--- Data listing ---
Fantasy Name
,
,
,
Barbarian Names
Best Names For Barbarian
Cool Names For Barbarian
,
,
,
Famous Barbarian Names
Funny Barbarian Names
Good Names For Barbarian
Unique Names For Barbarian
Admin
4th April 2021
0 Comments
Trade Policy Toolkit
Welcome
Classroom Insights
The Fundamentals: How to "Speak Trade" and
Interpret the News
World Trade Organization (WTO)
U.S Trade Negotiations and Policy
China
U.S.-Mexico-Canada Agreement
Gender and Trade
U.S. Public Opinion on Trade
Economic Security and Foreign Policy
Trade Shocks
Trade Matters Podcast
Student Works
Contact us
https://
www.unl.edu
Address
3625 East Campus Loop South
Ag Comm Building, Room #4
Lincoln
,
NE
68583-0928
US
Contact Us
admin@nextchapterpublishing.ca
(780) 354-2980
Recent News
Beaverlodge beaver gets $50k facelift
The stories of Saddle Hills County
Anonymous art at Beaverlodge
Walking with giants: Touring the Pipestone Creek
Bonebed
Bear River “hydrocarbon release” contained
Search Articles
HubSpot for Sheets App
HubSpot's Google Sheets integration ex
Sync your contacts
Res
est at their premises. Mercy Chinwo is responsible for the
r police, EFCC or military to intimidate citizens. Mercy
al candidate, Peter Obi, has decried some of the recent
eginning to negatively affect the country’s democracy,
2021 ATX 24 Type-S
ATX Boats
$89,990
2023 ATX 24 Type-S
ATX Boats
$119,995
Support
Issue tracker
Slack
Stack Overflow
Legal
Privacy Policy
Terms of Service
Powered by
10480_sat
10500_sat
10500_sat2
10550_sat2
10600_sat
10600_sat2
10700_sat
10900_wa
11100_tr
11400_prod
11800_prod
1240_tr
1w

--- Problem to solve ---
Return the whole listing as it stands. Nothing may be altered.

--- Result of this exercise ---
Fantasy Name
,
,
,
Barbarian Names
Best Names For Barbarian
Cool Names For Barbarian
,
,
,
Famous Barbarian Names
Funny Barbarian Names
Good Names For Barbarian
Unique Names For Barbarian
Admin
4th April 2021
0 Comments
Trade Policy Toolkit
Welcome
Classroom Insights
The Fundamentals: How to "Speak Trade" and
Interpret the News
World Trade Organization (WTO)
U.S Trade Negotiations and Policy
China
U.S.-Mexico-Canada Agreement
Gender and Trade
U.S. Public Opinion on Trade
Economic Security and Foreign Policy
Trade Shocks
Trade Matters Podcast
Student Works
Contact us
https://
www.unl.edu
Address
3625 East Campus Loop South
Ag Comm Building, Room #4
Lincoln
,
NE
68583-0928
US
Contact Us
admin@nextchapterpublishing.ca
(780) 354-2980
Recent News
Beaverlodge beaver gets $50k facelift
The stories of Saddle Hills County
Anonymous art at Beaverlodge
Walking with giants: Touring the Pipestone Creek
Bonebed
Bear River “hydrocarbon release” contained
Search Articles
HubSpot for Sheets App
HubSpot's Google Sheets integration ex
Sync your contacts
Res
est at their premises. Mercy Chinwo is responsible for the
r police, EFCC or military to intimidate citizens. Mercy
al candidate, Peter Obi, has decried some of the recent
eginning to negatively affect the country’s democracy,
2021 ATX 24 Type-S
ATX Boats
$89,990
2023 ATX 24 Type-S
ATX Boats
$119,995
Support
Issue tracker
Slack
Stack Overflow
Legal
Privacy Policy
Terms of Service
Powered by
10480_sat
10500_sat
10500_sat2
10550_sat2
10600_sat
10600_sat2
10700_sat
10900_wa
11100_tr
11400_prod
11800_prod
1240_tr
1w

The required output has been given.